Ecrire signifie que l'on s'interroge sur la raison qui nous pousse à vivre. C'est comme le dit si bien le poéticien
Burgos, [une] réponse cherchée dans l'espace aux angoisses de l'homme devant la temporalité. Isabelle Serça, dans l'admirable revue Poétique (n°153), questionne
l'écriture proustienne et sa relation au temps. Il s'agit de démontrer qu'il y a un lien intime entre le style et notre rapport à la vie, au temps.
Le rythme est le facteur commun à tous les arts. Selon Platon le rythme est l'ordonnance du mouvement. Il y a toujours du
rythme dans une oeuvre. Isabelle Serça commence par interroger la ponctuation dans La Recherche, à commencer par le point.

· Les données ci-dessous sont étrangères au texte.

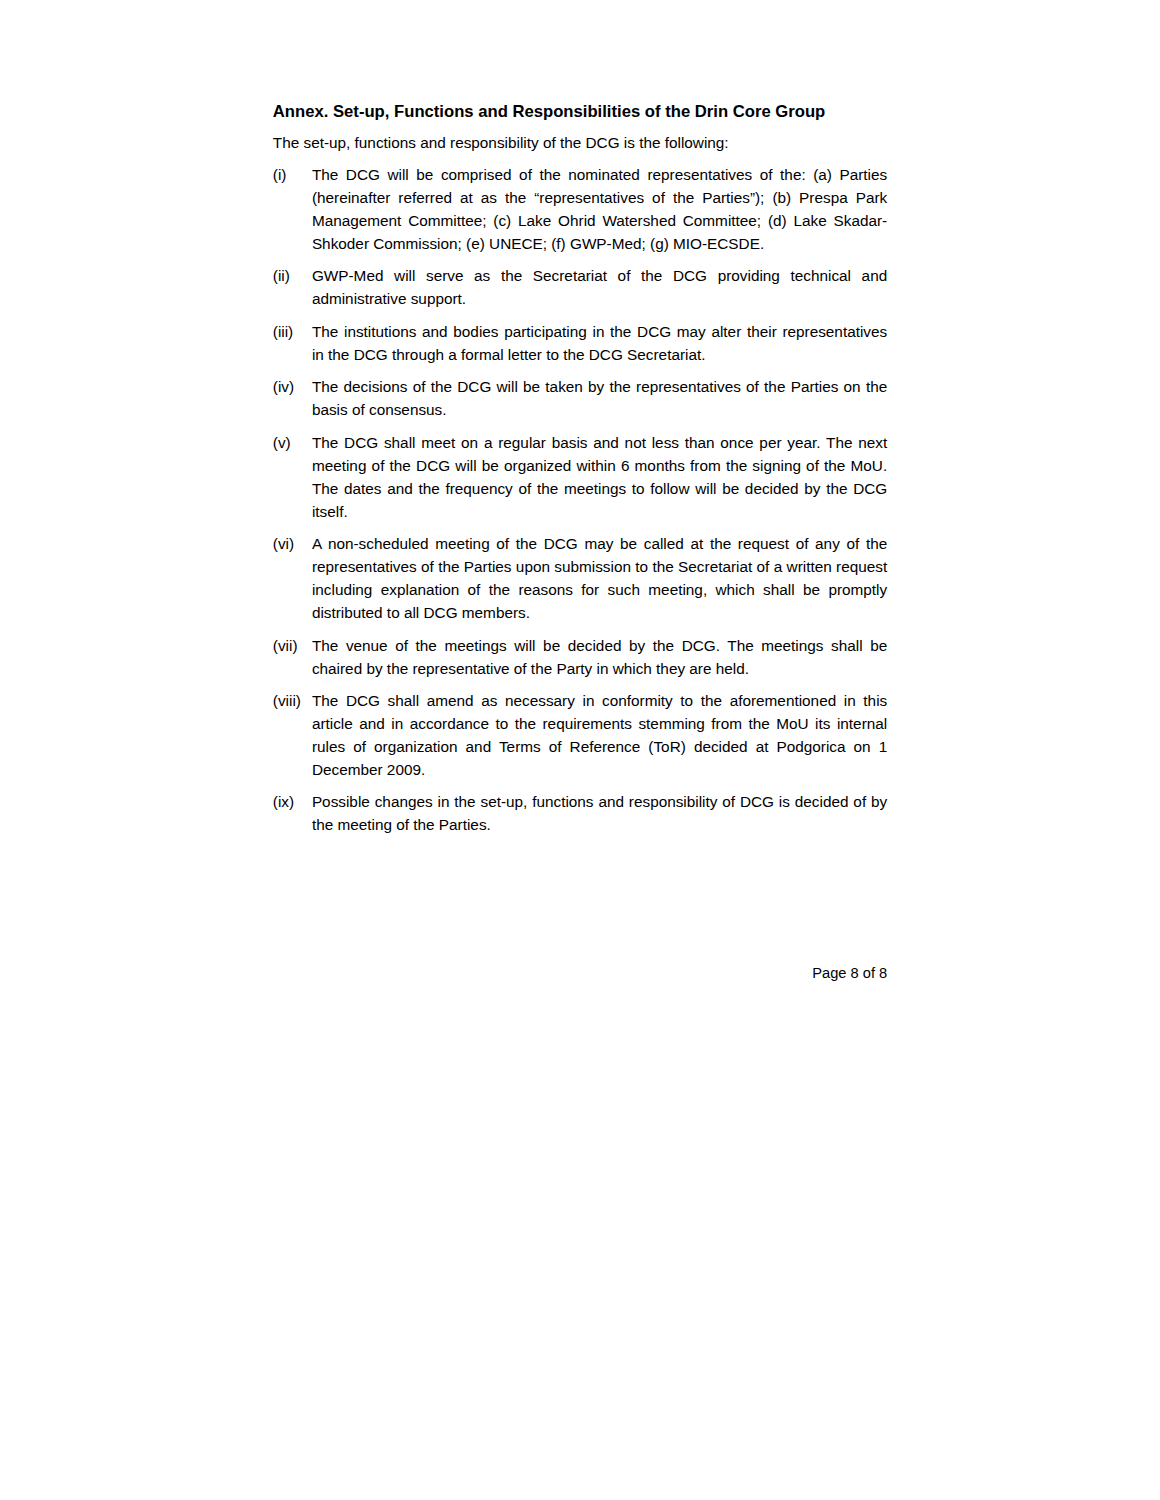Annex. Set-up, Functions and Responsibilities of the Drin Core Group
The set-up, functions and responsibility of the DCG is the following:
(i) The DCG will be comprised of the nominated representatives of the: (a) Parties (hereinafter referred at as the “representatives of the Parties”); (b) Prespa Park Management Committee; (c) Lake Ohrid Watershed Committee; (d) Lake Skadar-Shkoder Commission; (e) UNECE; (f) GWP-Med; (g) MIO-ECSDE.
(ii) GWP-Med will serve as the Secretariat of the DCG providing technical and administrative support.
(iii) The institutions and bodies participating in the DCG may alter their representatives in the DCG through a formal letter to the DCG Secretariat.
(iv) The decisions of the DCG will be taken by the representatives of the Parties on the basis of consensus.
(v) The DCG shall meet on a regular basis and not less than once per year. The next meeting of the DCG will be organized within 6 months from the signing of the MoU. The dates and the frequency of the meetings to follow will be decided by the DCG itself.
(vi) A non-scheduled meeting of the DCG may be called at the request of any of the representatives of the Parties upon submission to the Secretariat of a written request including explanation of the reasons for such meeting, which shall be promptly distributed to all DCG members.
(vii) The venue of the meetings will be decided by the DCG. The meetings shall be chaired by the representative of the Party in which they are held.
(viii) The DCG shall amend as necessary in conformity to the aforementioned in this article and in accordance to the requirements stemming from the MoU its internal rules of organization and Terms of Reference (ToR) decided at Podgorica on 1 December 2009.
(ix) Possible changes in the set-up, functions and responsibility of DCG is decided of by the meeting of the Parties.
Page 8 of 8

La ponctuation a cet orginalité d'être à la croisée entre
l'espace et le temps. punctum signifie d'abord piqûre avant de vouloir dire "moment précis". Le point donne une forme au temps. Chez Proust le point a
toujours du mal à arriver. Excusez-moi de formuler ces idées aussi prosaïquement. C'est ainsi, tout est fait dans la phrase proustienne pour que le point soit reculé. Voici un exemple parmi des
milliers :
Et après avoir repris quelque force, je revenais vers l'hôtel, vers l'hôtel où je savais qu'il étais
désormais impossible que, si longtemps dussé-je attendre, je retrouvasse ma grand-mère, ma grand-mère que j'avais retrouvée autrefois, le premier soir d'arrivée. (Sodome et
Gomorrhe, t. III, p. 169)
La phrase se développe par multiplication, ou par efflorescence ou mieux encore par germination. Julien Gracq
dirait "bourgeonnement intime".
Il suffit de voir comment Proust utilise les parenthèses, innombrables. Elles sont des intercalages qui permettent de s'engouffrer encore plus dans d'autres mondes toujours indispensables.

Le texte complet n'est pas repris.